Atlanta-based Thomas Concrete, a concrete producer, has been using CarbonCure’s system since 2016. Thomas Concrete says it has since prevented 10 million pounds of CO2 emissions.
Justin Lazenby, a manager of technical operations at Thomas Concrete, said the move toward greener tech is a long-term decision the concrete industry should embrace.
“The industry as a whole has always kind of looked at trying to solve today’s problems with yesterday’s technology, which doesn’t really work,” he said.
Thomas Concrete pays to use CarbonCure and buys captured CO2 from a fertilizer plant where it’s emitted, but the company says those costs even out with what they save by using less cement.
“We understand that to make environment impact, you have to make business sense,” Gamble said.
CarbonCure’s technology utilizes CO2 that would otherwise be a waste product from factories. Finding uses for captured CO2 is an economically-friendly way of incentivizing companies to capture their emissions.
“We’re leading that movement right now [by] showing it is possible to take CO2 and turn it into something that makes financial sense,” Gamble said. “This concept of beneficial reuse of CO2 is expected to be a one trillion dollar industry by the year 2030.”
A new mixed-use development in one of Atlanta’s trendiest neighborhoods, called 725 Ponce, is a real-life example of the impact of building with greener concrete. When it opens in 2019, it will become the largest structure ever made with CarbonCure concrete.

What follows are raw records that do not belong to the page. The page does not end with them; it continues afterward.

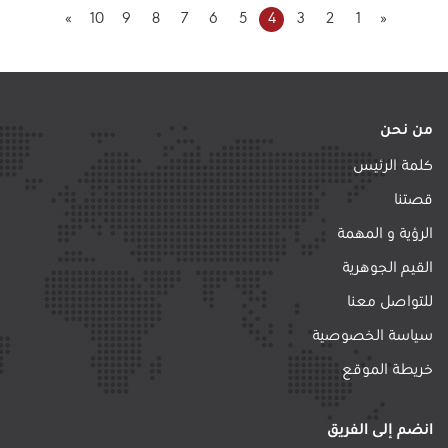
»
10
9
8
7
6
5
4
3
2
1
«
من نحن
كلمة الرئيس
قصتنا
الرؤية و المهمة
القيم الجوهرية
للتواصل معنا
سياسة الخصوصية
خريطة الموقع
انضم إلى الفريق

Ultimately, the 360,000 sq. ft. office building, which will have a Kroger supermarket on the first floor, will save 1.5 million pounds in CO2 from being released into the air — the same amount 800 acres of forest would sequester in a year, according to Gamble.
The building is a step in the right direction, but CarbonCure is far from widespread adoption. Right now, only 90 concrete plants in the US and Canada are using their technology — a small fraction of the estimated 5,500 plants in the US alone.
CarbonCure isn’t the only company working to make concrete more environmentally friendly, but it’s one of the first to market. Carbicrete and Carbon Upcycling are two other startups working on more sustainable solutions for concrete.
Gregg Lewis, executive vice president of strategy for the National Ready-Mix Concrete Association, said these types of technologies will help push the concrete industry toward a more sustainable future.
“[It will] offer a huge advantage to how we build as an industry,” he said.
CarbonCure’s Gamble noted if the industry is able to reduce 5% of its carbon footprint, that is a significant change from where it is right now.
“If this technology is deployed across the globe, we could reduce about 700 megatons of CO2 each year. That’s the same as taking 150 million cars off the road every year,” Gamble said.
Although concrete isn’t going away anytime soon, it appears there is room to make all that grey a bit greener.
“Everytime I see concrete being made, I see it as a missed opportunity to save CO2 emissions,” Gamble added. “Maybe it will take 20 years; maybe it will take 50 years. Maybe something crazy will happen and it will happen in five years. But we’re starting to see that process.”